Given text:
The first Incentive Assistance Agreement that is recommended is the proposed Copa
Room, a 6,000 square foot nightclub located at 244 East Amado Road, which has been
leased by Copa Room, Inc., the owner of the Tropicale Restaurant next door. This
agreement would defer the Public Art and Sewer Connection Fees, with payments
made in 12 equal monthly installments after the restaurant receives its Certificate of
Occupancy and begins operating. No Parking In-Lieu fees apply.
RECOMMENDATION:
1. AUTHORIZE CREATION OF INCENTIVE ASSISTANCE AGREEMENTS FOR
RESTAURANT/NIGHTCLUB PROJECTS IN THE BID AREA AND THE
WESTERN HALF OF PORTION OF SECTION 14;
2. APPROVE AN INCENTIVE ASSISTANCE AGREEMENT WITH THE COPA
ROOM, INC. FOR A 6,000 SQUARE FOOT NIGHTCLUB LOCATED AT 244 E.
ITEM NO.
Incentive Program Agreements
April 3, 2013
Page 2
AMADO ROAD, SECTION 14 (CUP 5.1289) IN A FORM ACCEPTABLE TO THE
CITY ATTORNEY;
3. Authorize the City Manager to execute all documents related to the Incentive
Assistance Agreement.
BACKGROUND:
In 2009, the City Council adopted the Interior Remodel Program which assisted a
number of sales tax-producing businesses, particularly restaurants, to upgrade the
"front of house" experience for their customers as a way of spurring new business
investment during the recession. The program was a companion to the larger but more
financially limited Fagade Improvement Program which provided assistance for exterior
remodeling for approximately 120 businesses. Both programs have been phased out
due to funding constraints largely attributable to the loss of redevelopment dollars.

Job A: Return every line of the records that contains the word "should", treating uppercase and lowercase as different.

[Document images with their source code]
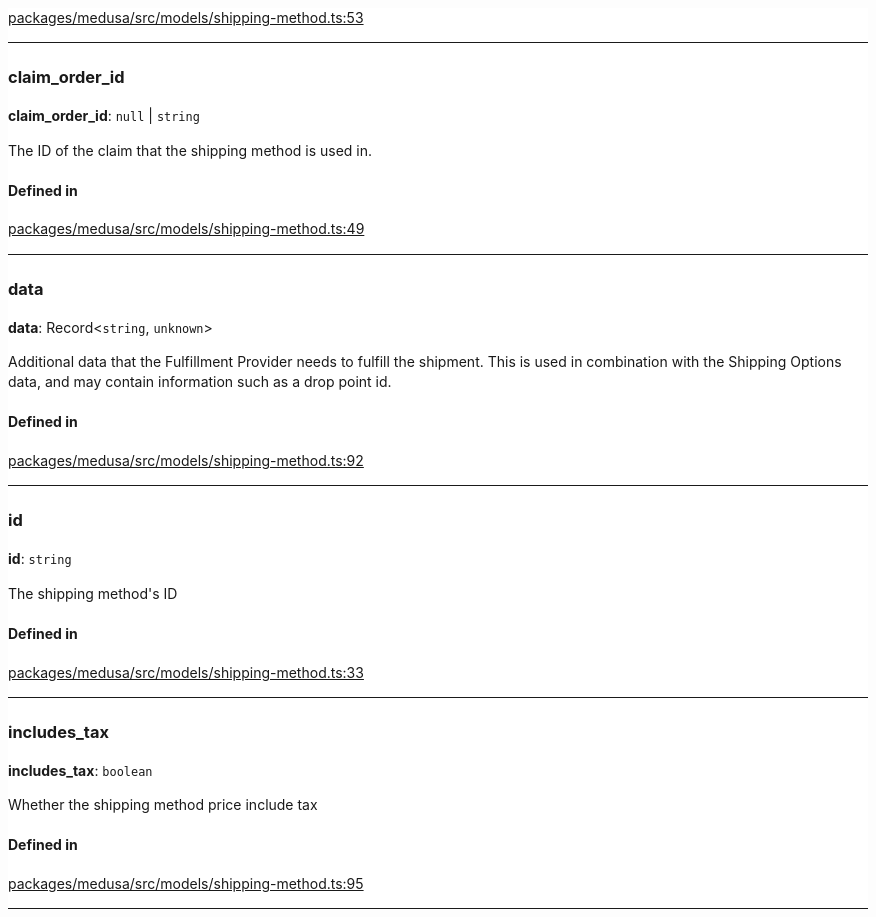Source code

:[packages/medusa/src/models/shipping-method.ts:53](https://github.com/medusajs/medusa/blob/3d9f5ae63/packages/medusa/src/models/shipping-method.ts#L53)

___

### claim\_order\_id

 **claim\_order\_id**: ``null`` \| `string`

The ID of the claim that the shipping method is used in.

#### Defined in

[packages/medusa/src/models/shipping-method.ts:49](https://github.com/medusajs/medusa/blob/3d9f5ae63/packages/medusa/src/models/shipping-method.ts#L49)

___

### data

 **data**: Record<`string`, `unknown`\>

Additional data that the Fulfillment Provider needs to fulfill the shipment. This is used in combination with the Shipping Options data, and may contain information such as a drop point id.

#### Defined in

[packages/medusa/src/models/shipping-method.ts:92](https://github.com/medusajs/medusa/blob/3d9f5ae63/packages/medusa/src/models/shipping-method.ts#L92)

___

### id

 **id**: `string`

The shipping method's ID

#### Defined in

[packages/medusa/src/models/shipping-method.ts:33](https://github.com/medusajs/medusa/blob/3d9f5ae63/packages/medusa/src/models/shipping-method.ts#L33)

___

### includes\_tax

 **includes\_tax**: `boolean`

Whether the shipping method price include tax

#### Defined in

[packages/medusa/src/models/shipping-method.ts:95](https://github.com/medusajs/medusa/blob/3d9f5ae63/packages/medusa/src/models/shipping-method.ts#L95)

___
* * *
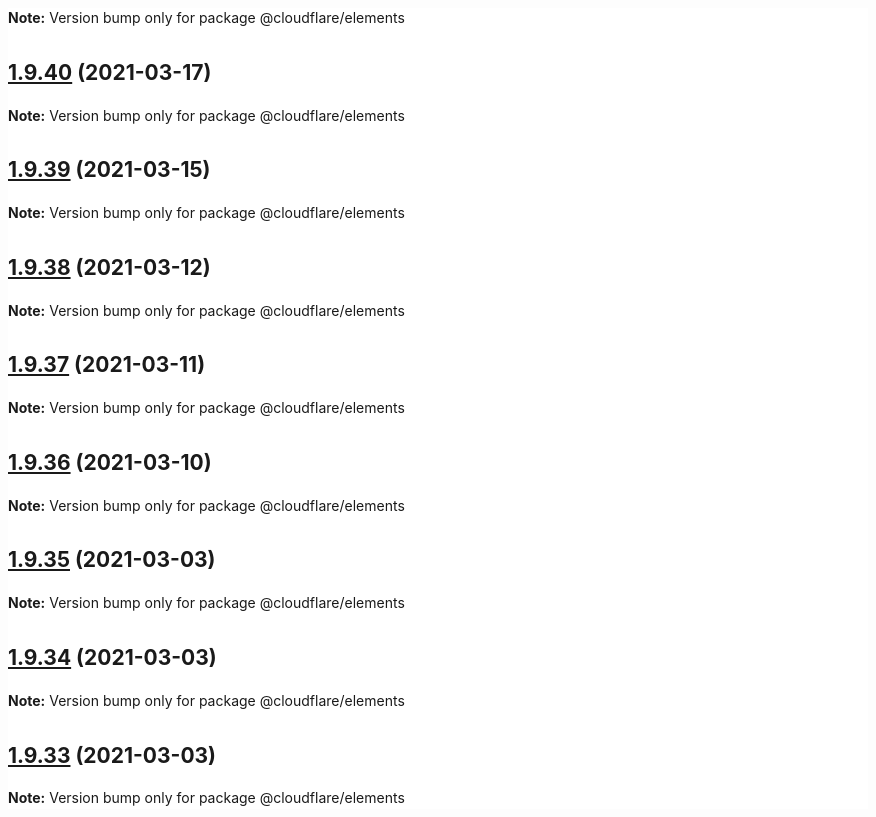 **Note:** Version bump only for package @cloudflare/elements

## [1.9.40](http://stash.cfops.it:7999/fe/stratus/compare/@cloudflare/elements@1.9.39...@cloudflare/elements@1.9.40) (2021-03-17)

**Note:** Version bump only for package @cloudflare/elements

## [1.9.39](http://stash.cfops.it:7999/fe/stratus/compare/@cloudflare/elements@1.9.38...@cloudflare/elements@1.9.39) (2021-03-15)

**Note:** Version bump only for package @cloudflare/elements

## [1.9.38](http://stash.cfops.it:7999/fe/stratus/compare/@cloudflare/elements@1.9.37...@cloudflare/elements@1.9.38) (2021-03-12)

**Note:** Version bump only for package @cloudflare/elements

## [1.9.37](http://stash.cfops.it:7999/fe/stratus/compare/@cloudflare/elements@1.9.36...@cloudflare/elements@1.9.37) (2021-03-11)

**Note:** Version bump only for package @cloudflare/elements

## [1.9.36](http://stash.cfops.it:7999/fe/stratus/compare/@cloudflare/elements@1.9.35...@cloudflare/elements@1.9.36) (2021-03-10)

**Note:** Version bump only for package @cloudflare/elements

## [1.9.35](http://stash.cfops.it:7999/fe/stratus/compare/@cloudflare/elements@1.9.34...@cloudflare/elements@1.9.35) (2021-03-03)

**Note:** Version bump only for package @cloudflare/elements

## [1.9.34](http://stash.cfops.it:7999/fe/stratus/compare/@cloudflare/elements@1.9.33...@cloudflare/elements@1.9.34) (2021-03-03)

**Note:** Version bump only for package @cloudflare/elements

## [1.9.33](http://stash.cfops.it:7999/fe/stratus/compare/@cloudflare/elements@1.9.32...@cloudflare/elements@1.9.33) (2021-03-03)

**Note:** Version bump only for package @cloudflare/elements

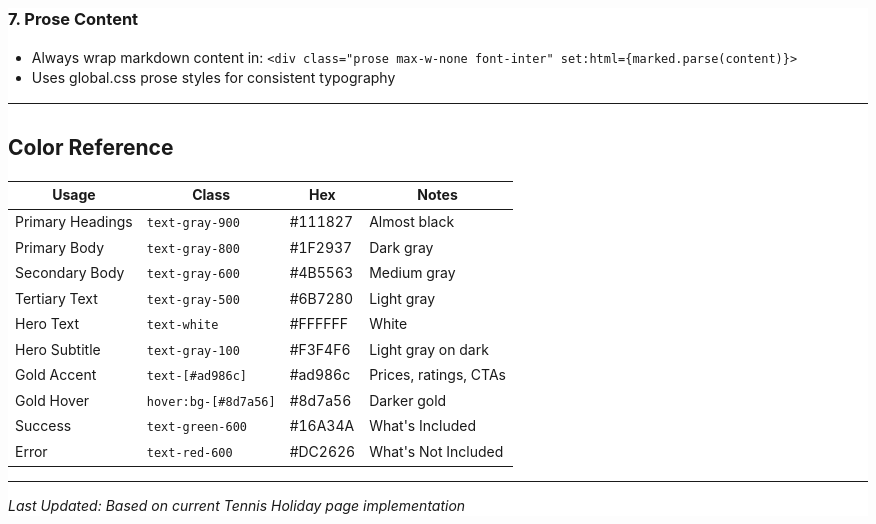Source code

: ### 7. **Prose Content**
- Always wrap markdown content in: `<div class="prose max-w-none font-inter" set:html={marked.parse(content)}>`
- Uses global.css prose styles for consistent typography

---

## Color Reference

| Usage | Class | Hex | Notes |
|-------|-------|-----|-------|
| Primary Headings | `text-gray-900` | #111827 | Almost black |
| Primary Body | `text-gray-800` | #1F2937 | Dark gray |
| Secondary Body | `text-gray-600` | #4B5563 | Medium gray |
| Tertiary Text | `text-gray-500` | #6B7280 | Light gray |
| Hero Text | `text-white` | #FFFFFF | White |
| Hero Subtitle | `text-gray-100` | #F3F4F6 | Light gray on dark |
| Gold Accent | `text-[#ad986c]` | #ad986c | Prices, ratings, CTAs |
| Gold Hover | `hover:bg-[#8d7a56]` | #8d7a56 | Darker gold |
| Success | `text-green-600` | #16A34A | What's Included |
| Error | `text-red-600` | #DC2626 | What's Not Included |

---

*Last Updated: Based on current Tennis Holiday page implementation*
==
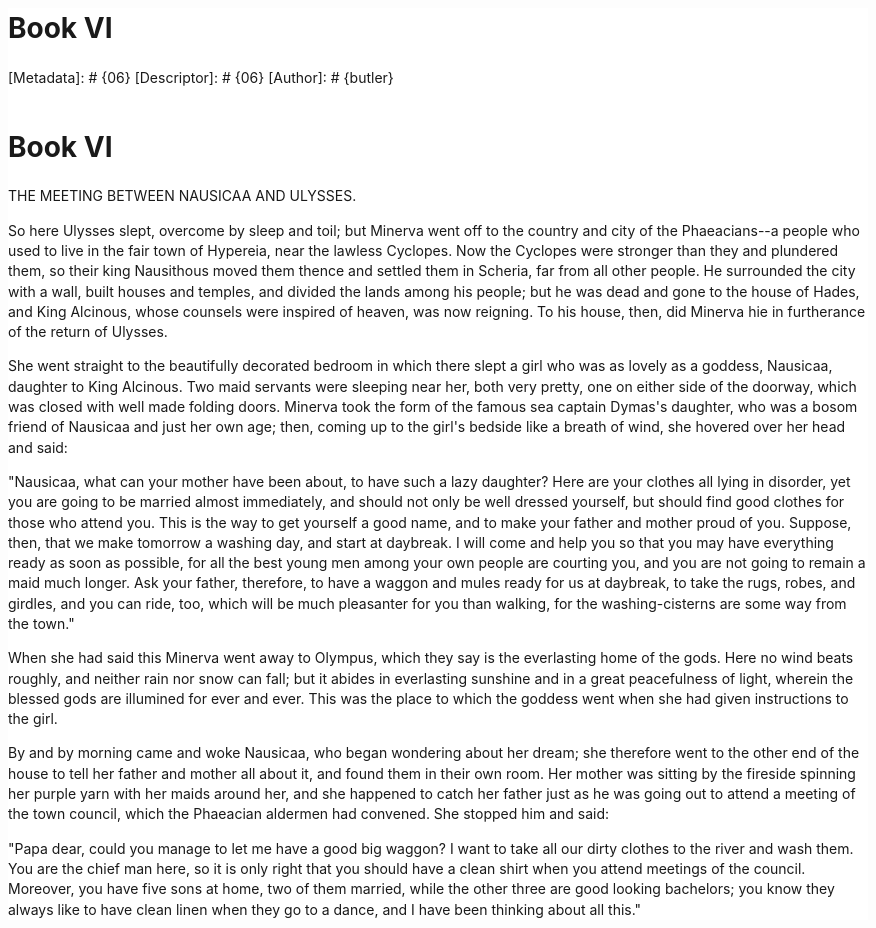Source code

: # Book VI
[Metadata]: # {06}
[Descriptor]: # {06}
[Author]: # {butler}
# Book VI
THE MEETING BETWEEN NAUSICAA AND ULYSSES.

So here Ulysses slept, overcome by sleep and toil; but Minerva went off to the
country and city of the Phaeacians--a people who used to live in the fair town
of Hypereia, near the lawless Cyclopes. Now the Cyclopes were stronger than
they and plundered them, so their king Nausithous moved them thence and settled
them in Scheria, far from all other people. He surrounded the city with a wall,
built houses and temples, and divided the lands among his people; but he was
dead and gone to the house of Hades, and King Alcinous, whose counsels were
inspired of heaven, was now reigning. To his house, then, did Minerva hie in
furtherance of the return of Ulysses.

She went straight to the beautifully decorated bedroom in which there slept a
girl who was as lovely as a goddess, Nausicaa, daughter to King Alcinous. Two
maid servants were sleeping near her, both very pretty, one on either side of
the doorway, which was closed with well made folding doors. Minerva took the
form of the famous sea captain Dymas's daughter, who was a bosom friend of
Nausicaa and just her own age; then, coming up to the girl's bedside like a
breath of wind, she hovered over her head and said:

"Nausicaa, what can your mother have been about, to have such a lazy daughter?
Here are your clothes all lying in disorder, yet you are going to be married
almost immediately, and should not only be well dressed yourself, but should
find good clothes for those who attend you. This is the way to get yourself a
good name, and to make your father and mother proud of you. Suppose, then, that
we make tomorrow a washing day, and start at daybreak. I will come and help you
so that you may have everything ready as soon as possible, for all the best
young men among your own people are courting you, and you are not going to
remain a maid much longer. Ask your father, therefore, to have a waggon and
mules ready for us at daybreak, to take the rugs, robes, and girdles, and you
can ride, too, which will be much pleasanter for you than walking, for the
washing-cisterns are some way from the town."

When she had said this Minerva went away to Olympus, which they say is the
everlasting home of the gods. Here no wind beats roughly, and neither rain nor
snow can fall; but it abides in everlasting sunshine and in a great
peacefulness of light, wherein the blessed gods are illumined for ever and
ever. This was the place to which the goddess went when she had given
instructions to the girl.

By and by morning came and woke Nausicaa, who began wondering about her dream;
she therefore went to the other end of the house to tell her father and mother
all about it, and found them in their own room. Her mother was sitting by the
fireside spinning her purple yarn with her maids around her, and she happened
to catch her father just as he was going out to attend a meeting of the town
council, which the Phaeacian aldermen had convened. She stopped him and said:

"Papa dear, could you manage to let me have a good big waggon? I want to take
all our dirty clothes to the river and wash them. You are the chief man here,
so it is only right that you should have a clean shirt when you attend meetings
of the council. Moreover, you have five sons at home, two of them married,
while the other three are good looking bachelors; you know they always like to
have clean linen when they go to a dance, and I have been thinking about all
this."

Job B: Copy the passage from the incentive agreement report word for word, starting at "The first Incentive" and ending at "In-Lieu fees apply.".

Worked solution A:
almost immediately, and should not only be well dressed yourself, but should
so it is only right that you should have a clean shirt when you attend meetings

Worked solution B:
The first Incentive Assistance Agreement that is recommended is the proposed Copa
Room, a 6,000 square foot nightclub located at 244 East Amado Road, which has been
leased by Copa Room, Inc., the owner of the Tropicale Restaurant next door. This
agreement would defer the Public Art and Sewer Connection Fees, with payments
made in 12 equal monthly installments after the restaurant receives its Certificate of
Occupancy and begins operating. No Parking In-Lieu fees apply.